◆ **What is expected**:
Reproduce every row below verbatim, leaving out the pictures.

####################

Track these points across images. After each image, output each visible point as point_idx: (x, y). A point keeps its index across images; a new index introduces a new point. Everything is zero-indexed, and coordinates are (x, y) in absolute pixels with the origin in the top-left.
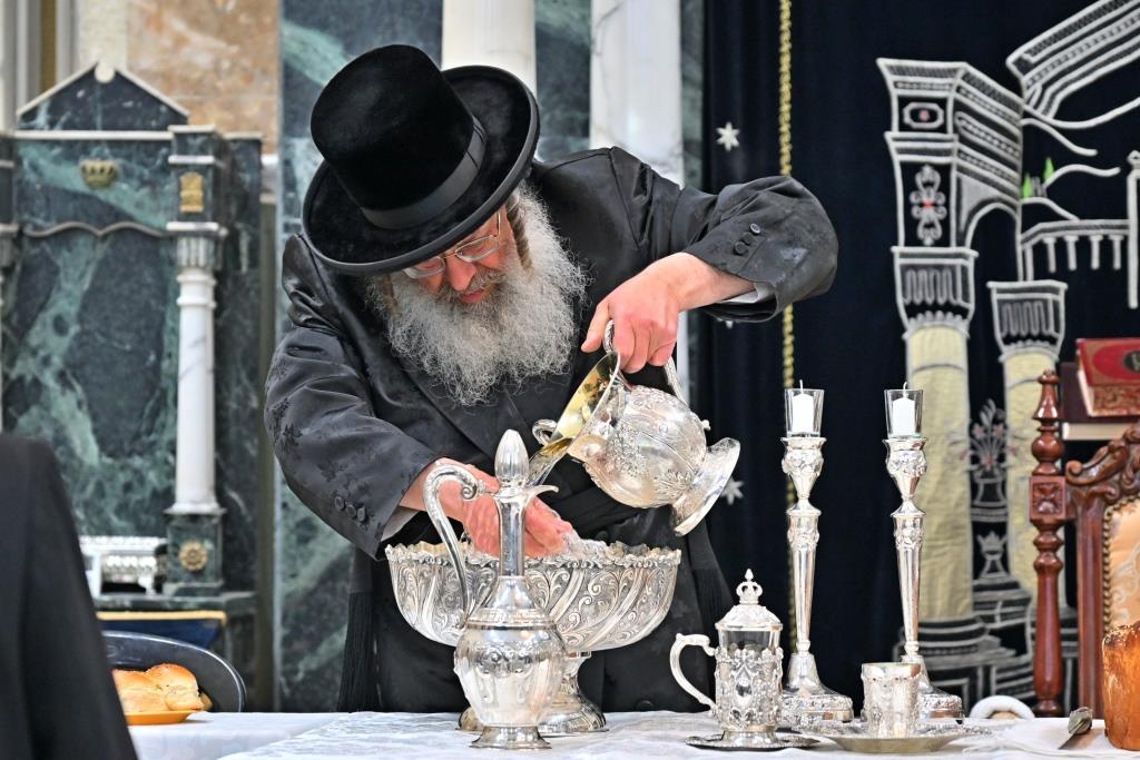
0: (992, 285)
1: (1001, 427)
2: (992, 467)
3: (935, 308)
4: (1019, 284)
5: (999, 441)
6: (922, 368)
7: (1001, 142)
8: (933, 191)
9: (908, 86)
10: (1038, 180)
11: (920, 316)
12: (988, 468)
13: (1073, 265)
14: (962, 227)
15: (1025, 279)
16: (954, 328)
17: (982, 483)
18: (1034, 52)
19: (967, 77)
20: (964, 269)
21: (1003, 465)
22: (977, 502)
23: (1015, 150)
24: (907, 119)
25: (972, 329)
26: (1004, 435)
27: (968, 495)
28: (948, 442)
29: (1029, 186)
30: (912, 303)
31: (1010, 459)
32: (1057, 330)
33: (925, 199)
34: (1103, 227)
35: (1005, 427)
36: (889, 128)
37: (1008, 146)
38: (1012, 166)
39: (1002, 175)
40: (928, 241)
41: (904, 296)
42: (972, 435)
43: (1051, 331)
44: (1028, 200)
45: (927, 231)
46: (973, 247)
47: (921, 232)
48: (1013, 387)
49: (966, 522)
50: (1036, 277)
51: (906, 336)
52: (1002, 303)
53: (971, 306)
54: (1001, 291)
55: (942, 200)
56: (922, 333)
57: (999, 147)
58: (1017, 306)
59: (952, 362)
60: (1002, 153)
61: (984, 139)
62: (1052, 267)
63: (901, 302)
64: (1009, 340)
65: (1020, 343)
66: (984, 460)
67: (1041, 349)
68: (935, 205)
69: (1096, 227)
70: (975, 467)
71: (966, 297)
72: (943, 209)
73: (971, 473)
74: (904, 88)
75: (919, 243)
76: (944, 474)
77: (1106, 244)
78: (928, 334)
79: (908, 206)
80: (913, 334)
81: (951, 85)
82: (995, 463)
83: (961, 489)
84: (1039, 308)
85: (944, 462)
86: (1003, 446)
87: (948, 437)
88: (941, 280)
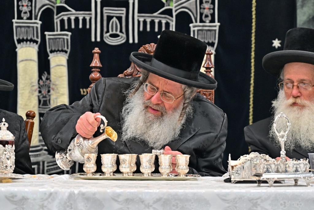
0: (46, 33)
1: (48, 81)
2: (46, 95)
3: (27, 40)
4: (55, 33)
6: (22, 61)
11: (22, 43)
12: (44, 95)
13: (73, 26)
14: (36, 14)
15: (57, 31)
16: (33, 47)
17: (42, 100)
20: (37, 28)
21: (49, 94)
25: (40, 48)
26: (50, 84)
27: (37, 104)
28: (31, 86)
29: (59, 0)
30: (19, 39)
31: (52, 92)
32: (68, 48)
33: (24, 4)
34: (83, 14)
35: (50, 81)
40: (25, 18)
41: (17, 36)
42: (39, 84)
43: (66, 49)
44: (58, 4)
45: (24, 15)
46: (40, 20)
47: (22, 15)
48: (53, 67)
49: (37, 113)
50: (61, 30)
51: (17, 50)
52: (49, 39)
53: (39, 40)
54: (49, 35)
55: (30, 4)
56: (22, 49)
58: (55, 40)
59: (32, 59)
62: (66, 27)
63: (15, 38)
64: (52, 52)
65: (55, 53)
66: (43, 92)
67: (62, 55)
69: (81, 14)
70: (40, 94)
71: (37, 37)
72: (30, 7)
73: (39, 96)
75: (22, 19)
76: (29, 97)
77: (84, 20)
78: (24, 49)
79: (18, 6)
80: (19, 49)
82: (47, 93)
83: (35, 102)
84: (62, 41)
85: (29, 92)
86: (49, 87)
87: (31, 84)
88: (29, 31)
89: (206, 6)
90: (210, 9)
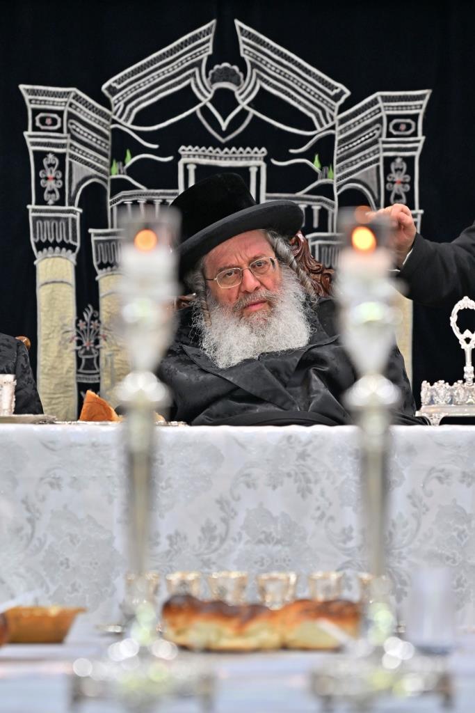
0: (91, 231)
1: (96, 321)
2: (90, 348)
3: (54, 245)
4: (109, 230)
5: (95, 331)
6: (46, 283)
7: (97, 140)
8: (54, 170)
9: (38, 102)
10: (121, 164)
11: (45, 250)
12: (88, 348)
14: (72, 194)
15: (112, 227)
16: (67, 259)
17: (84, 358)
18: (119, 82)
19: (76, 97)
20: (74, 220)
21: (97, 347)
22: (81, 370)
23: (107, 144)
24: (38, 124)
25: (78, 259)
26: (98, 327)
27: (75, 366)
28: (62, 331)
29: (115, 168)
30: (40, 241)
31: (102, 343)
33: (49, 175)
34: (163, 194)
35: (99, 322)
36: (27, 130)
37: (102, 142)
38: (105, 155)
39: (98, 161)
40: (51, 202)
41: (35, 237)
42: (78, 328)
44: (114, 176)
45: (50, 195)
46: (79, 206)
47: (46, 196)
48: (103, 297)
49: (73, 383)
51: (35, 263)
52: (97, 242)
53: (78, 244)
54: (97, 235)
55: (60, 175)
56: (47, 260)
57: (96, 143)
58: (107, 244)
59: (65, 280)
60: (98, 147)
61: (87, 137)
63: (32, 240)
64: (102, 266)
65: (109, 268)
66: (85, 344)
68: (55, 179)
69: (159, 194)
70: (80, 347)
71: (74, 239)
72: (61, 182)
73: (77, 351)
74: (36, 104)
75: (45, 203)
76: (59, 352)
77: (164, 205)
78: (50, 262)
79: (38, 179)
80: (39, 262)
81: (66, 102)
82: (92, 345)
83: (70, 361)
85: (60, 343)
86: (98, 334)
87: (62, 329)
88: (59, 228)
89: (397, 177)
90: (403, 183)
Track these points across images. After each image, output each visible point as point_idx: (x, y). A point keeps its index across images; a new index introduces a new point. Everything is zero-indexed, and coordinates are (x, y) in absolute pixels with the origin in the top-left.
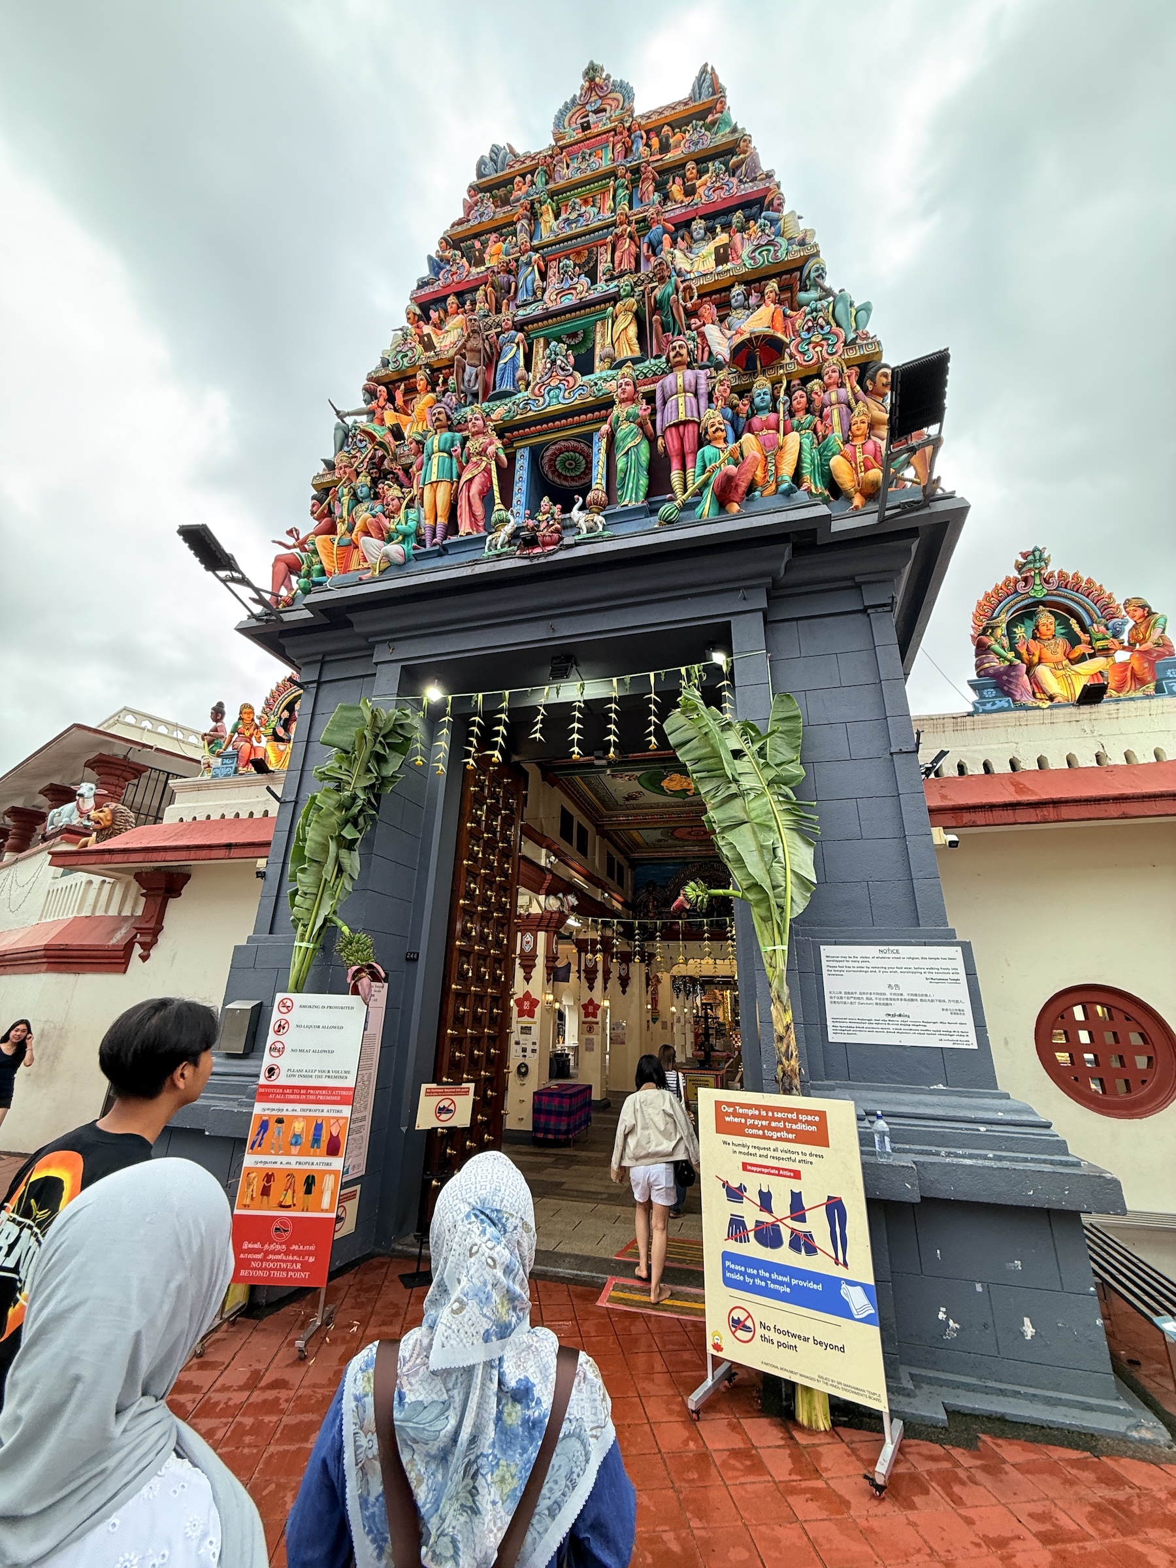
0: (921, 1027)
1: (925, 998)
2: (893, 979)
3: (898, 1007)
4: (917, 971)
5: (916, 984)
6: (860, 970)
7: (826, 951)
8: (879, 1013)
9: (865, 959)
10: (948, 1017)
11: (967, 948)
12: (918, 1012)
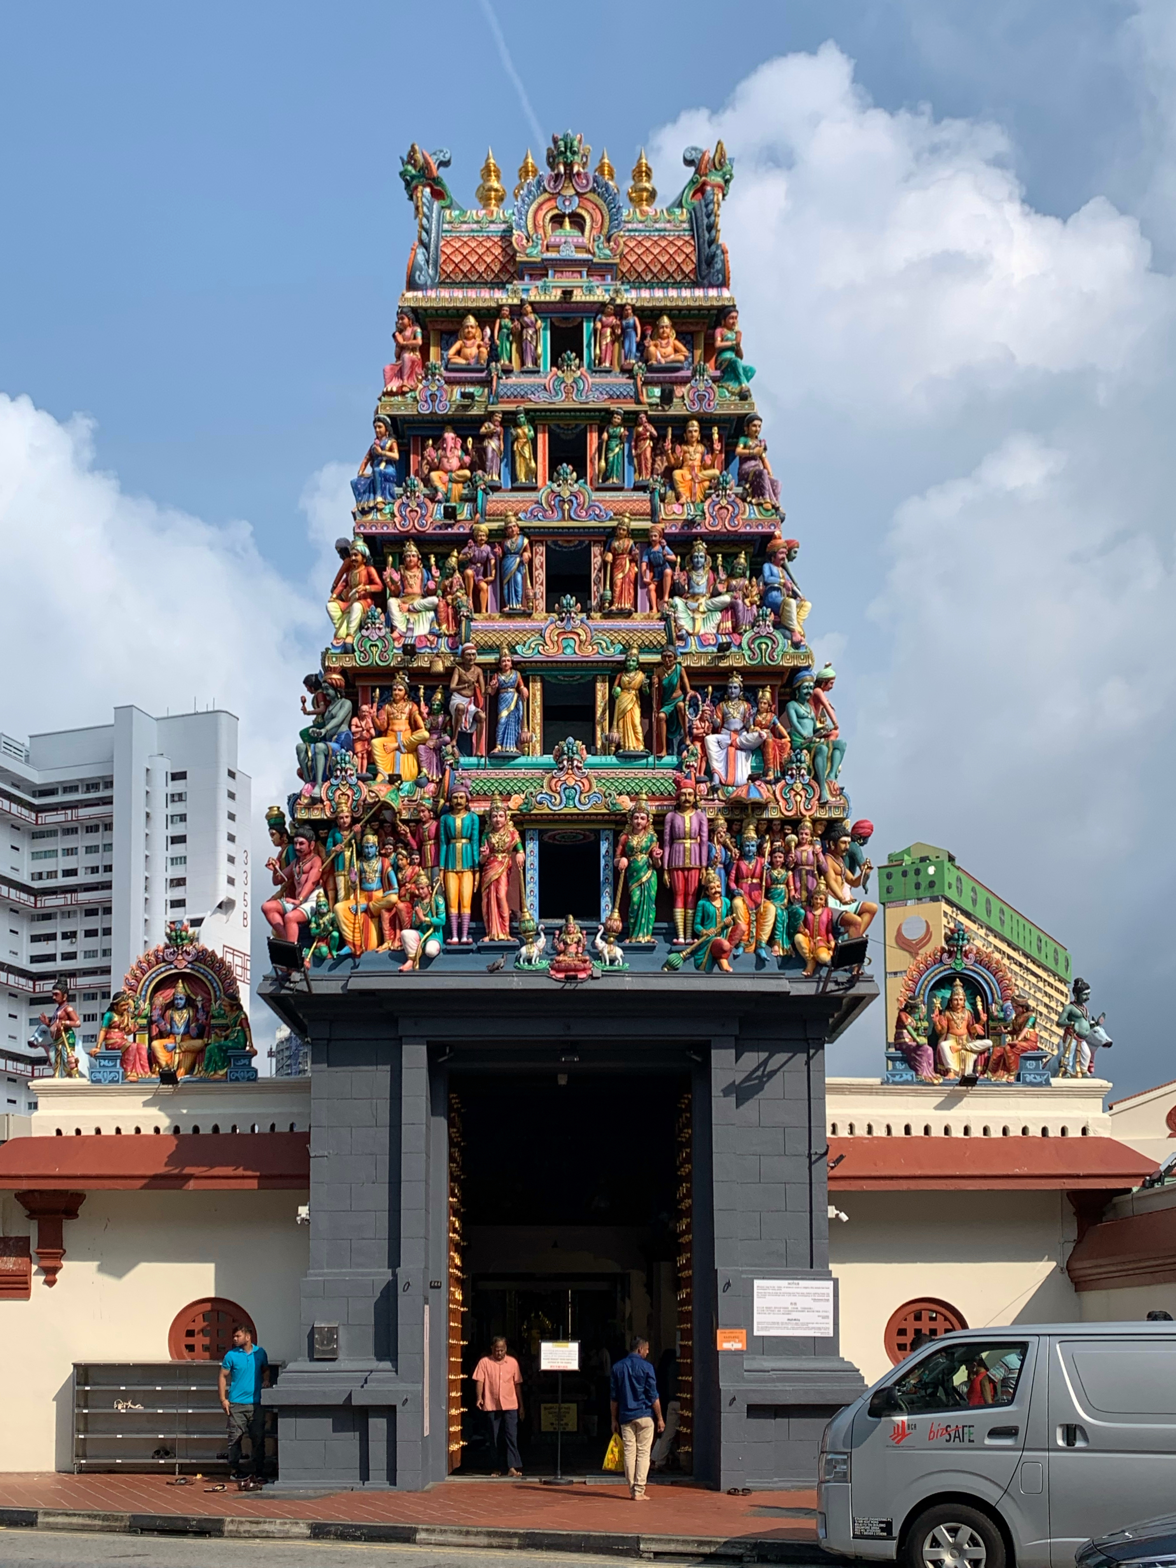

####################

◆ **Response**:
Track these points across images. After each image, output each visible point as point_idx: (x, y). A point keeps its index across images; a new index introduces a new point. Everything is zero-indexed, and coordinates are (x, y) in absolute pixels with the origin in the top-left.
0: (992, 285)
1: (1001, 427)
2: (992, 467)
3: (935, 308)
4: (1019, 284)
5: (999, 441)
6: (922, 368)
7: (1001, 142)
8: (933, 191)
9: (908, 86)
10: (1038, 180)
11: (920, 316)
12: (988, 468)
13: (1073, 265)
14: (962, 227)
15: (1025, 279)
16: (954, 328)
17: (982, 483)
18: (1034, 52)
19: (967, 77)
20: (964, 269)
21: (1003, 465)
22: (977, 502)
23: (1015, 150)
24: (907, 119)
25: (972, 329)
26: (1004, 435)
27: (968, 495)
28: (948, 442)
29: (1029, 186)
30: (912, 303)
31: (1010, 459)
32: (1057, 330)
33: (925, 199)
34: (1103, 227)
35: (1005, 427)
36: (889, 128)
37: (1008, 146)
38: (1012, 166)
39: (1002, 175)
40: (928, 241)
41: (904, 296)
42: (972, 435)
43: (1051, 331)
44: (1028, 200)
45: (927, 231)
46: (973, 247)
47: (921, 232)
48: (1013, 387)
49: (966, 522)
50: (1036, 277)
51: (906, 336)
52: (1002, 303)
53: (971, 306)
54: (1001, 291)
55: (942, 200)
56: (922, 333)
57: (999, 147)
58: (1017, 306)
59: (952, 362)
60: (1002, 153)
61: (984, 139)
62: (1052, 267)
63: (901, 302)
64: (1009, 340)
65: (1020, 343)
66: (984, 460)
67: (1041, 349)
68: (935, 205)
69: (1096, 227)
70: (975, 467)
71: (966, 297)
72: (943, 209)
73: (971, 473)
74: (904, 88)
75: (919, 243)
76: (944, 474)
77: (1106, 244)
78: (928, 334)
79: (908, 206)
80: (913, 334)
81: (951, 85)
82: (995, 463)
83: (961, 489)
84: (1039, 308)
85: (944, 462)
86: (1003, 446)
87: (948, 437)
88: (941, 280)
0: (46, 33)
1: (48, 81)
2: (46, 95)
3: (27, 40)
4: (55, 33)
6: (22, 61)
11: (22, 43)
12: (44, 95)
13: (73, 26)
14: (36, 14)
15: (57, 31)
16: (33, 47)
17: (42, 100)
20: (37, 28)
21: (49, 94)
25: (40, 48)
26: (50, 84)
27: (37, 104)
28: (31, 86)
29: (59, 0)
30: (19, 39)
31: (52, 92)
32: (68, 48)
33: (24, 4)
34: (83, 14)
35: (50, 81)
40: (25, 18)
41: (17, 36)
42: (39, 84)
43: (66, 49)
44: (58, 4)
45: (24, 15)
46: (40, 20)
47: (22, 15)
48: (53, 67)
49: (37, 113)
50: (61, 30)
51: (17, 50)
52: (49, 39)
53: (39, 40)
54: (49, 35)
55: (30, 4)
56: (22, 49)
58: (55, 40)
59: (32, 59)
62: (66, 27)
63: (15, 38)
64: (52, 52)
65: (55, 53)
66: (43, 92)
67: (62, 55)
69: (81, 14)
70: (40, 94)
71: (37, 37)
72: (30, 7)
73: (39, 96)
75: (22, 19)
76: (29, 97)
77: (84, 20)
78: (24, 49)
79: (18, 6)
80: (19, 49)
82: (47, 93)
83: (35, 102)
84: (62, 41)
85: (29, 92)
86: (49, 87)
87: (31, 84)
88: (29, 31)
89: (206, 6)
90: (210, 9)
0: (91, 231)
1: (96, 321)
2: (90, 348)
3: (54, 245)
4: (109, 230)
5: (95, 331)
6: (46, 283)
7: (97, 140)
8: (54, 170)
9: (38, 102)
10: (121, 164)
11: (45, 250)
12: (88, 348)
14: (72, 194)
15: (112, 227)
16: (67, 259)
17: (84, 358)
18: (119, 82)
19: (76, 97)
20: (74, 220)
21: (97, 347)
22: (81, 370)
23: (107, 144)
24: (38, 124)
25: (78, 259)
26: (98, 327)
27: (75, 366)
28: (62, 331)
29: (115, 168)
30: (40, 241)
31: (102, 343)
33: (49, 175)
34: (163, 194)
35: (99, 322)
36: (27, 130)
37: (102, 142)
38: (105, 155)
39: (98, 161)
40: (51, 202)
41: (35, 237)
42: (78, 328)
44: (114, 176)
45: (50, 195)
46: (79, 206)
47: (46, 196)
48: (103, 297)
49: (73, 383)
51: (35, 263)
52: (97, 242)
53: (78, 244)
54: (97, 235)
55: (60, 175)
56: (47, 260)
57: (96, 143)
58: (107, 244)
59: (65, 280)
60: (98, 147)
61: (87, 137)
63: (32, 240)
64: (102, 266)
65: (109, 268)
66: (85, 344)
68: (55, 179)
69: (159, 194)
70: (80, 347)
71: (74, 239)
72: (61, 182)
73: (77, 351)
74: (36, 104)
75: (45, 203)
76: (59, 352)
77: (164, 205)
78: (50, 262)
79: (38, 179)
80: (39, 262)
81: (66, 102)
82: (92, 345)
83: (70, 361)
85: (60, 343)
86: (98, 334)
87: (62, 329)
88: (59, 228)
89: (397, 177)
90: (403, 183)
Track these points across images. After each image, output each visible point as point_idx: (x, y). A point keeps its index across images; a new index introduces a new point. Everything is zero-indexed, and coordinates are (x, y) in absolute pixels with the origin in the top-left.
0: (921, 1027)
1: (925, 998)
2: (893, 979)
3: (898, 1007)
4: (917, 971)
5: (916, 984)
6: (860, 970)
7: (826, 951)
8: (879, 1013)
9: (865, 959)
10: (948, 1017)
11: (967, 948)
12: (918, 1012)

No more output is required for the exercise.